- WHAT YOU HAVE TO DO
Copy the listing below word for word, starting at the line that contains "clarity, personal finance, and" and ending after the line that contains "PICKLE | GRASS-FED &". Leave the pictures out.

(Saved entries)
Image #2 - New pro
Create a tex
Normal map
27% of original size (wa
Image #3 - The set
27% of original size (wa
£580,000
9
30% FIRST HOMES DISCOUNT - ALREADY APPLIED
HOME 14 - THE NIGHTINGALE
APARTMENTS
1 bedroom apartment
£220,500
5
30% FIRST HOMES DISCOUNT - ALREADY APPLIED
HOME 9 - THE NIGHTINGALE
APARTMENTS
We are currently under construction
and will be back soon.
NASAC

* * *

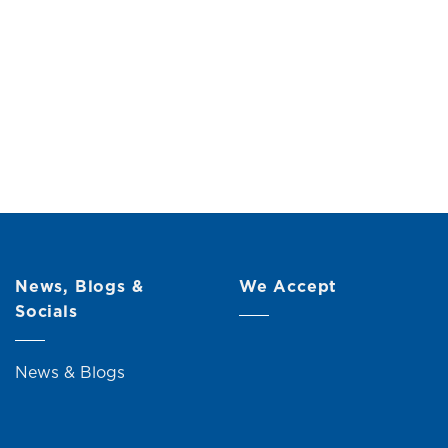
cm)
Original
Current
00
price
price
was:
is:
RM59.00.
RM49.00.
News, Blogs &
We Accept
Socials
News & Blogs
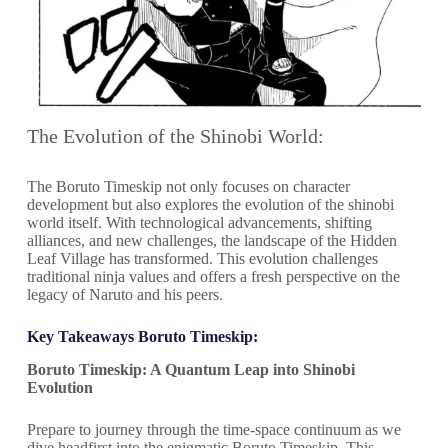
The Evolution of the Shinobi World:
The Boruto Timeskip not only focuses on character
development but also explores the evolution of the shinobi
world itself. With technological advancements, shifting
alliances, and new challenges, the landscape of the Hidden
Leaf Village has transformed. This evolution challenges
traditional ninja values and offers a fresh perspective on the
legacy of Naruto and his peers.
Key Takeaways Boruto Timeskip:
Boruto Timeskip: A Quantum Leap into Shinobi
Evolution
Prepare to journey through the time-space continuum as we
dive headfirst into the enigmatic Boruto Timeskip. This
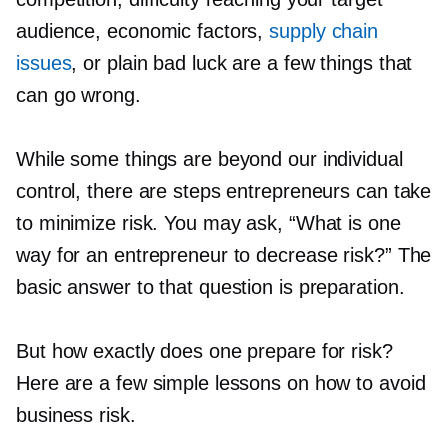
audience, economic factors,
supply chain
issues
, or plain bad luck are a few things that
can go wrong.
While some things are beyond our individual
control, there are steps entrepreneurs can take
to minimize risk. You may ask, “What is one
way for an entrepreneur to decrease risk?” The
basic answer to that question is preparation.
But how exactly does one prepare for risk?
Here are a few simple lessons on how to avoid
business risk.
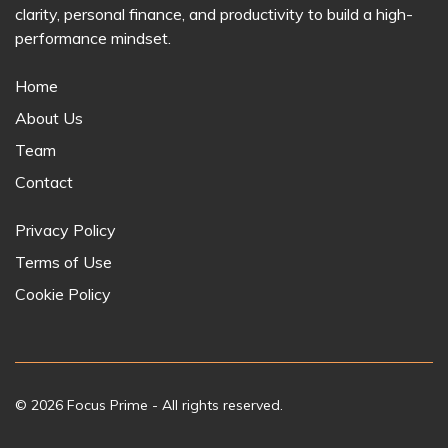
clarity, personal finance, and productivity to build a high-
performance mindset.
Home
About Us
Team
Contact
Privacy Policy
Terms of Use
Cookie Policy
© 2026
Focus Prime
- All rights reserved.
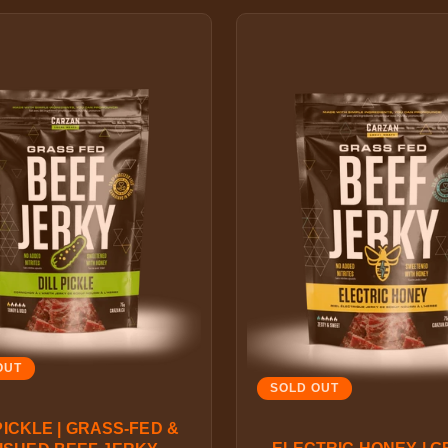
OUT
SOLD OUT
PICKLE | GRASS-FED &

- OUTPUT FOR THIS TASK
clarity, personal finance, and productivity to build a high-
performance mindset.
Home
About Us
Team
Contact
Privacy Policy
Terms of Use
Cookie Policy
© 2026
Focus Prime
- All rights reserved.
OUT
SOLD OUT
PICKLE | GRASS-FED &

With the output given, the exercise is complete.